Abstract
Regularization methods in linear regression models with manifest variables have been shown to be effective in selecting key predictors from a set of many variables, while improving predictions for novel observations. Regularization methods are particularly attractive for the analysis of complex multidimensional data when theory development is the primary goal; for example when researchers attempt to predict general or specific factors in bifactor models using many potentially relevant predictors.

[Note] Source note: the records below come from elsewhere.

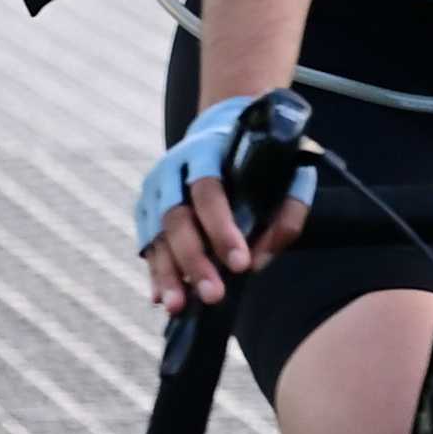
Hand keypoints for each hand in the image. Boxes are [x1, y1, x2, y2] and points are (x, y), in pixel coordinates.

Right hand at [137, 90, 314, 312]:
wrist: (220, 127)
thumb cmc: (258, 157)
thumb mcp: (286, 172)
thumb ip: (286, 212)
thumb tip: (260, 260)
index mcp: (206, 151)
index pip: (208, 190)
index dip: (221, 228)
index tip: (240, 263)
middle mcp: (172, 169)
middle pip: (176, 216)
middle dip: (194, 259)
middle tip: (214, 295)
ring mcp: (155, 191)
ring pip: (156, 235)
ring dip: (167, 274)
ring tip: (179, 306)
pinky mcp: (146, 211)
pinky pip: (148, 245)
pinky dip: (154, 272)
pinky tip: (159, 297)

However, applications of regularization methods in such models are still scarce. In a simulation study, we examined the performance of different regularization methods in bifactor-(S-1) models, varying the number of predictors, the correlations with the outcome (effect size), the underlying structure of multicollinearity as well as the sample size, the type of penalty, and a single-step versus a two-step approach. We explore potential caveats in the use of regularization methods in bifactor-(S-1) models, provide practical recommendations, and discuss future directions.
Notes
1 Preliminary analyses have been conducted with the RegSem-package (Jacobucci et al., Citation2016), however multiple problems occurred. First, the computational effort exceeded our expectations especially in conditions with a high number of noise variables rendering the simulation infeasible. Second, many converged models produced theoretically impossible values indicating improper solutions (Rindskopf, Citation1984). Third, after employing a rather simple and somewhat liberal indicator to avoid these theoretically impossible values, close to one third of all models indicated improper solutions. This indicator marked all models in which the sum of the squared regression coefficients (ridge) or the sum of their absolute values (lasso) increased beyond the respective value obtained with ML estimation.
2 We thank an anonymous reviewer for their remark regarding this topic.
3 Calculations were performed under SMP Debian 5.10.113-1 (2022-04-29) x86_64 GNU/Linux running on a machine with an AMD Ryzen Threadripper 3970X 32-Core Processor with 2195 Mhz and 1/16/128 MB L1/L2/L3-Cache respectively as well as a maximum of 126 GiB of RAM.